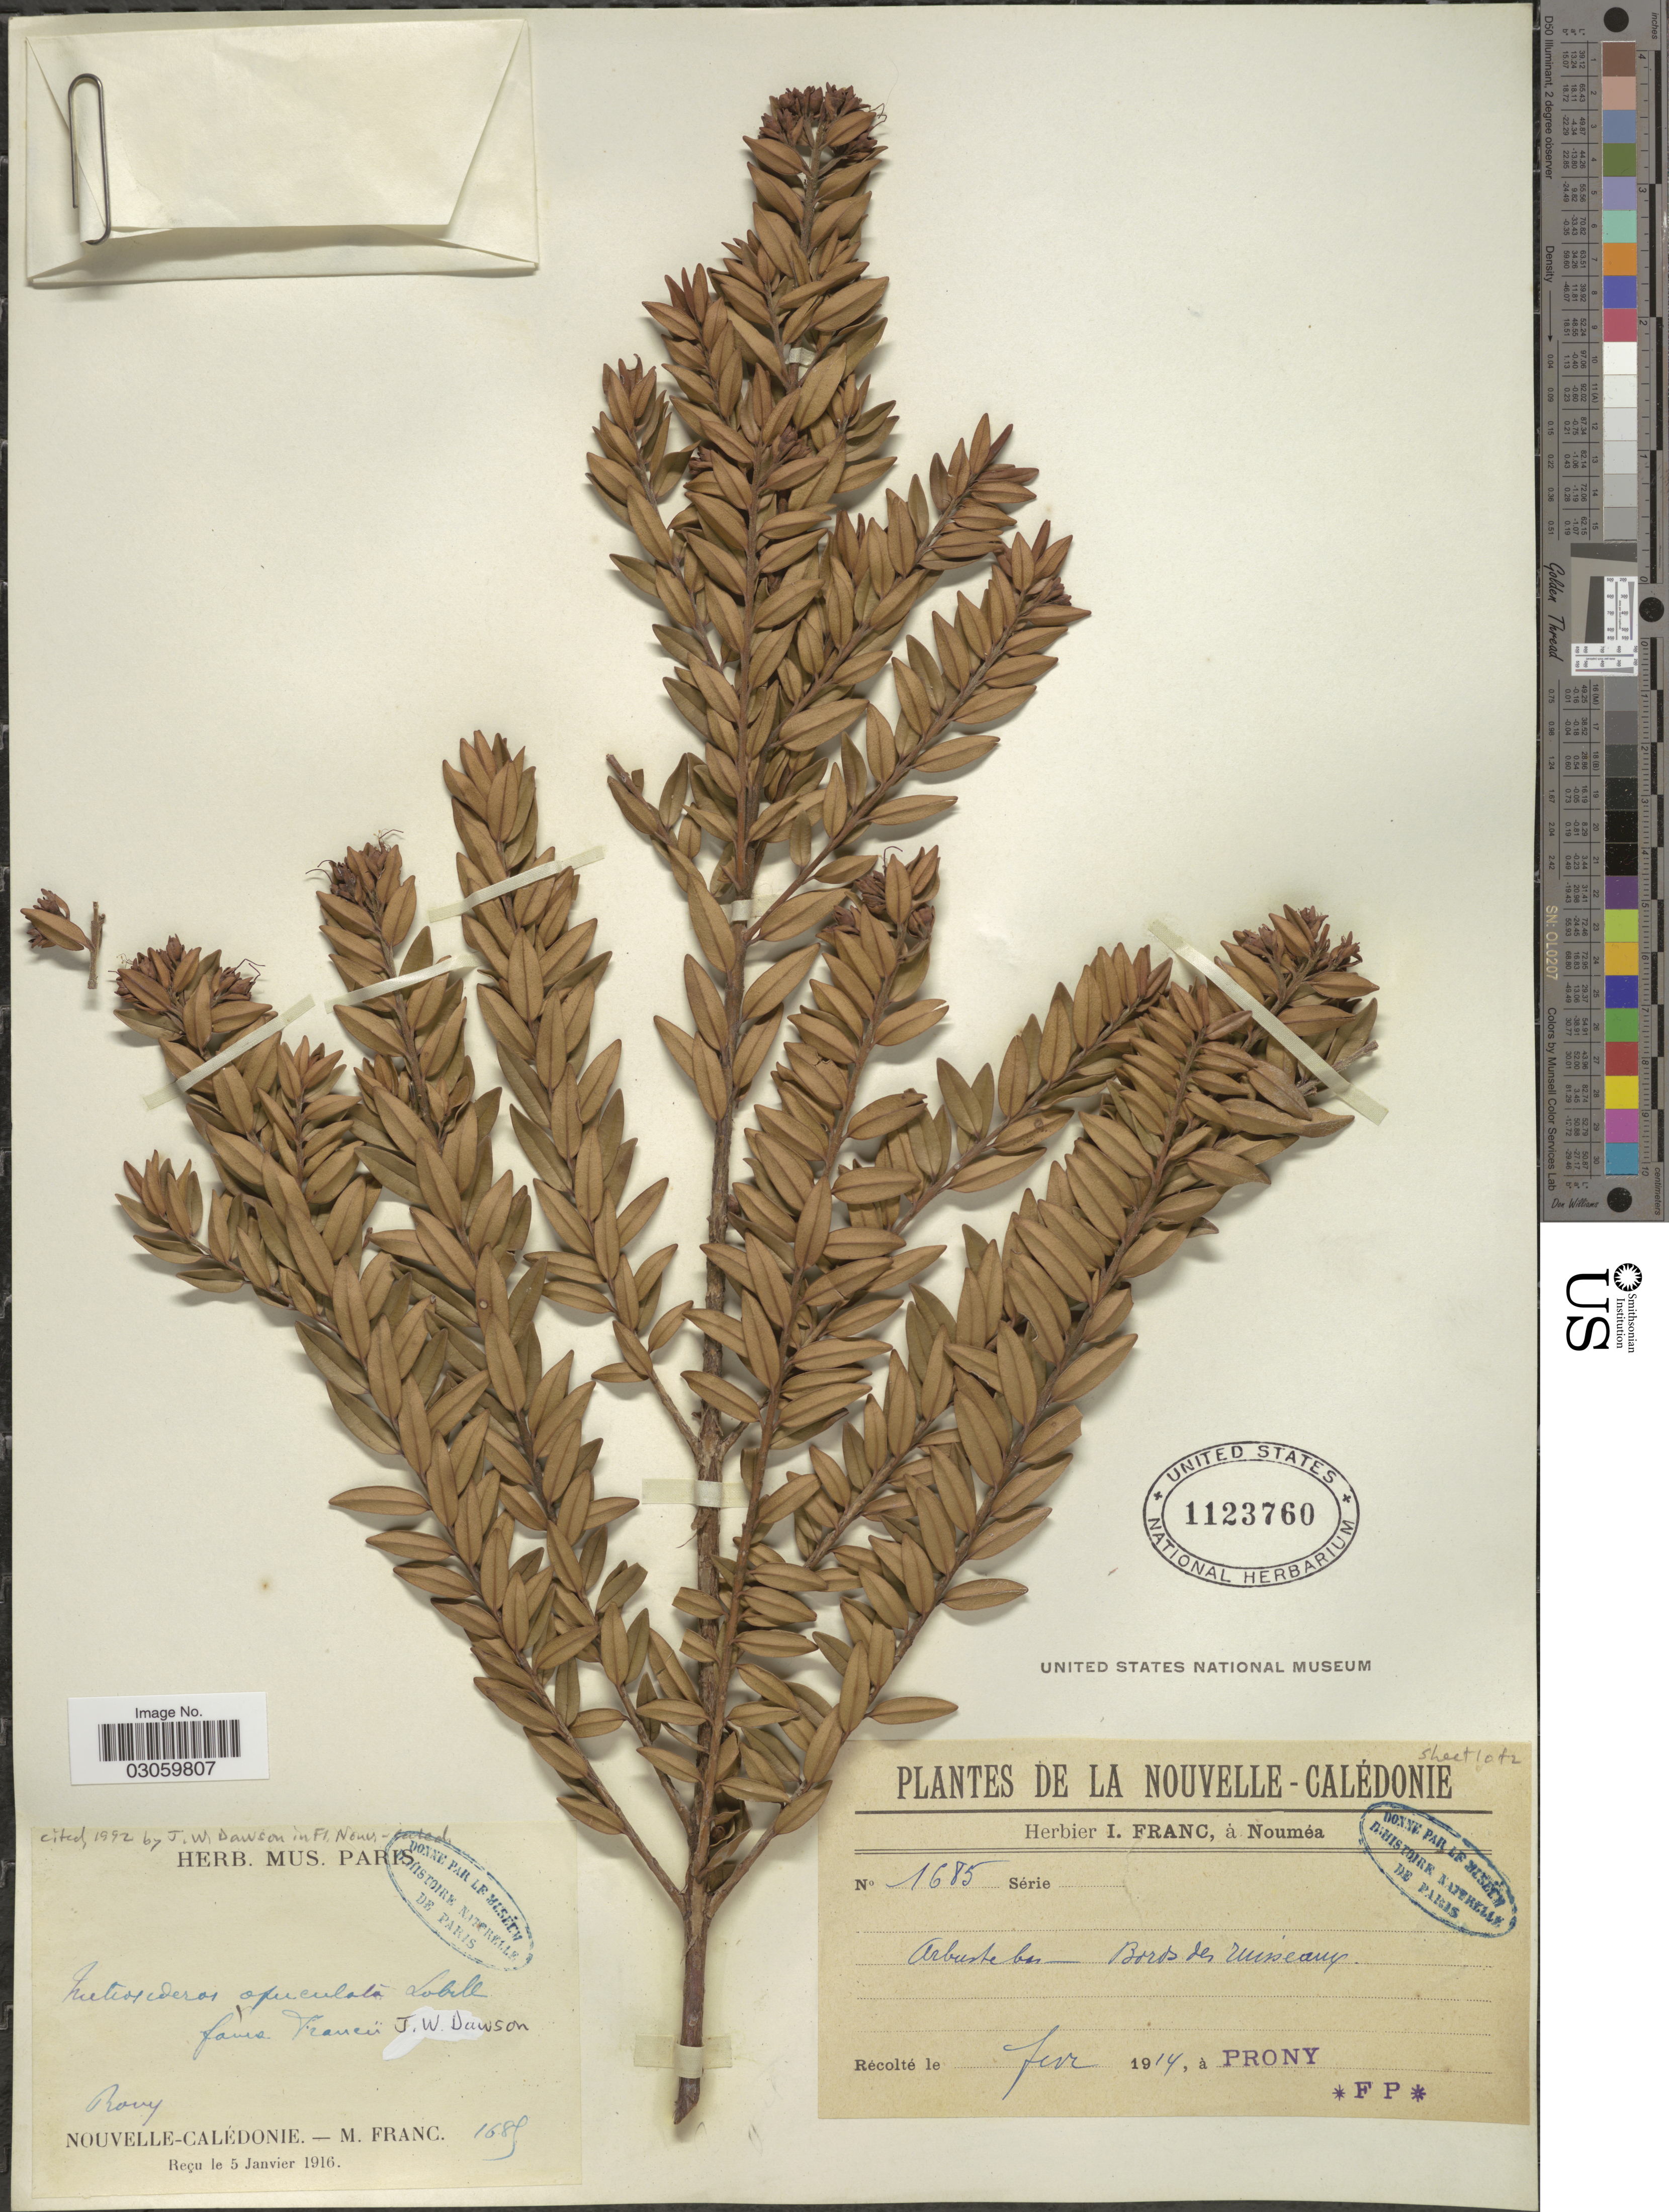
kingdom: Plantae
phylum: Tracheophyta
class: Magnoliopsida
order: Myrtales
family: Myrtaceae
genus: Metrosideros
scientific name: Metrosideros operculata var. francii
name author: J.W. Dawson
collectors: M. Franc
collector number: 1685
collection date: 1914-02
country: New Caledonia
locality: Nouvelle-Calédonie. Prony.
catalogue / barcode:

━━━━

-- TASK GOAL --
Rewrite the lines of all the records as one numbered list, skipping any blank lines and omitting the pictures.

-- SOLUTION TO THE PROBLEM --
1. kingdom: Plantae
2. phylum: Tracheophyta
3. class: Magnoliopsida
4. order: Myrtales
5. family: Myrtaceae
6. genus: Metrosideros
7. scientific name: Metrosideros operculata var. francii
8. name author: J.W. Dawson
9. collectors: M. Franc
10. collector number: 1685
11. collection date: 1914-02
12. country: New Caledonia
13. locality: Nouvelle-Calédonie. Prony.
14. catalogue / barcode:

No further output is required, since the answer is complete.